Enter the Justice Department, which is not a party to the case before the appeals court. The department did not wait for an invitation and filed a “friend of the court” brief arguing that "the EEOC is not speaking for the United States and its position about the scope of Title VII is entitled to no deference beyond its power to persuade."

The appeals court will have to sort out the government’s differences on this important issue.


NLRB continues to protect employee statements on social media...

Monitoring employee activity on social media continues to present challenges for businesses trying to dictate what their workers can and can’t say on the internet.

Late last month, the National Labor Relations Board (NLRB) ruled that an employee could not be fired for a Facebook post that encouraged a former co-worker to sue the company.
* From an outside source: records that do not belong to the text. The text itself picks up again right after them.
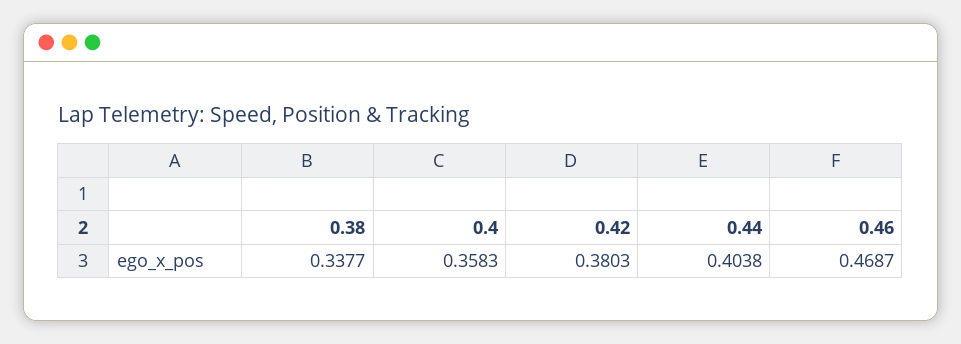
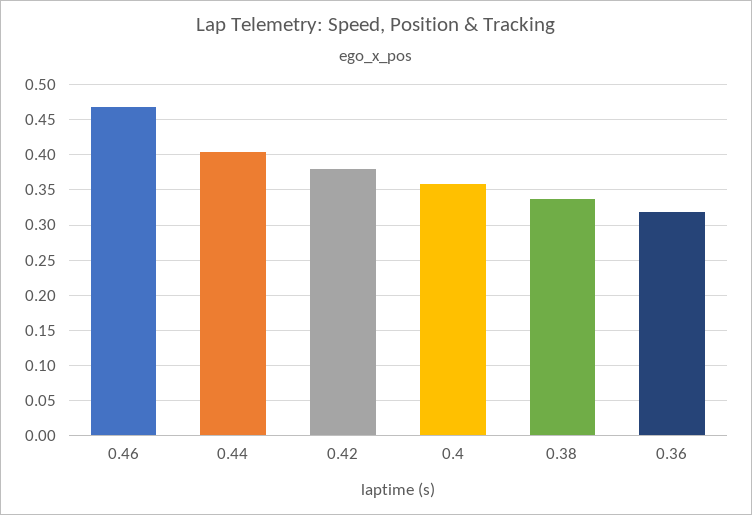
  {
    "0.38": 0.3377,
    "0.4": 0.3583,
    "0.42": 0.3803,
    "0.44": 0.4038,
-   "0.46": 0.4687
+   "0.46": 0.4687,
+   "0.36": 0.32
  }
The case involved an ambulance company which argued that it’s social media policy forbidding disparaging social media statements justified terminating the employee.

The NLRB also ruled that the same company could not fire another employee who used Facebook to make false statements about the safety of the company’s equipment.

The company’s social media policy stated that employees “will refrain from using social networking sights [sic] which could discredit [the company] or damages [sic] its image.” The board said that language was overbroad and restricted the employees’ rights to discuss terms and conditions of their employment in violation of the National Labor Relations Act (NLRA).

In the first case, a former employee posted that she had been unjustly terminated by the company, and a still-employed worker responded that “you may think about getting a lawyer and taking them to court…[Y]ou could contact the labor board too.” The company fired the employee for those comments. The NLRB ruled that the Facebook exchange involved “concerted” activity for the mutual protection of workers and was therefore protected under the NLRA.

In the second case, the NLRB said the worker should not have been fired even though his charges of safety violations could not be verified.